The only way to estimate how much lying goes on is to ask people who’ve been accused if they’ve were lied about.

That’s what the researchers in the cited National Institutes of Health (NIH) study, Denise A. Hines and Emily M. Douglas did: They asked, and the answers they received place the figure at 67.2%, dramatically higher than 2 to 8%.

Those interviewed for the study were men in heterosexual relationships who reported being battered (i.e., men whose female partners were reportedly violent), and science forbids application of this statistic to other contexts. But it’s certainly suggestive. It could be that women who are violent lie more readily than women who abuse in other ways, but to contend that only violent women lie about fear and violence would be to beggar (or bugger) credibility.

(Men also lie about fear and violence, of course, but among complainants to the court, women outnumber men by a factor of four—80% to 20%, roughly. Also, domestic violence acts—from which restraining order laws originate—are “women’s law,” not men’s, and women’s advocates and feminist sympathizers are the political force behind it.)

We’re told that protection orders rescue women and children from environments of chronic violence. We hear that allegations of chronic violence may be false. What do allegations actually look like, and how does the process for litigating them work?

A commenter, Mark Shumate, recently reported that he was removed from his home based on this affidavit (i.e., narrative to the court), which he says was “perjured”:

protection order affidavit

According to this bizarre story, the man had “one of his cassette recorders” with him in the bathroom (maybe he was a collector of vintage tech and never went anywhere without it). His wife “found” the recorder—apparently by entering the bathroom while the man was showering. She then “picked up” the recorder her husband had in the bathroom with him. This inspired the husband to “jump” from the shower and wrestle her for it (rather than just pull it from her grasp), and the alleged tussle resulted in the wife’s sustaining “severe contusions” to both arms, her knee, and her cheek. In lay terms, that’s four bruises (contusions are bruises). What made them “severe” bruises isn’t clarified, nor is there an indication that the bruises were documented.

This is the wife’s account of something that may or may not have actually occurred.

The language is important: The wife is said to passively intrude on a private bathroom moment, while the actions of the man (who, according to the story, is presumably naked with shampoo in his eyes) are described in maximally inflammatory terms: “jumped,” “forcefully grabbed,” “struggled,” “forcefully restrained,” “forced,” “refused,” and finally “physically overcame.”
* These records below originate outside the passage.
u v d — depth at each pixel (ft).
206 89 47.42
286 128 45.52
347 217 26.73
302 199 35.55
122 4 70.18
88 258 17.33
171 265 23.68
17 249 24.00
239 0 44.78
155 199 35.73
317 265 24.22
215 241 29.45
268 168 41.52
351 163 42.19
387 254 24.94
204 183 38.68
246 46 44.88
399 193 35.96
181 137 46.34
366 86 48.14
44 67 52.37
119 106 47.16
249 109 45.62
Naturally, none of what’s described was witnessed. The details are asserted; they’re not facts. The words are sufficiently gripping, however, to distract attention from the implausibility of the story they’re purported to recall (namely, that of a wrestling match in the john between a naked man and his wife over a tape recorder).

Based on this squidgy tale of an uncorroborated bathroom incident recounted in an ex parte petition for a family violence protection order prepared by a law firm, the wife was able to:

  1. have her husband removed from his home and ordered to not to come with 500 yards of it, his children, or his wife;
  2. gain “temporary and permanent” custody of the children;
  3. be granted “exclusive use and control of the marital residence”;
  4. be “awarded temporary sole possession” of the family car;
  5. request to have her husband ordered to pay alimony and child support; and
  6. request to have her husband ordered to pay her attorney fees (for having the protection order petition drafted).

On the basis of the same sketchy story, the wife was able to plausibly allege fear of “further violence,” as well as allege a “prior history” of physical restraint, withholding of car keys, and verbal abuse that caused her “mental and emotional” pain.

The number of people who know whether any of this is true are two: the woman with the house, the kids, the car, and the cash…and the man without them.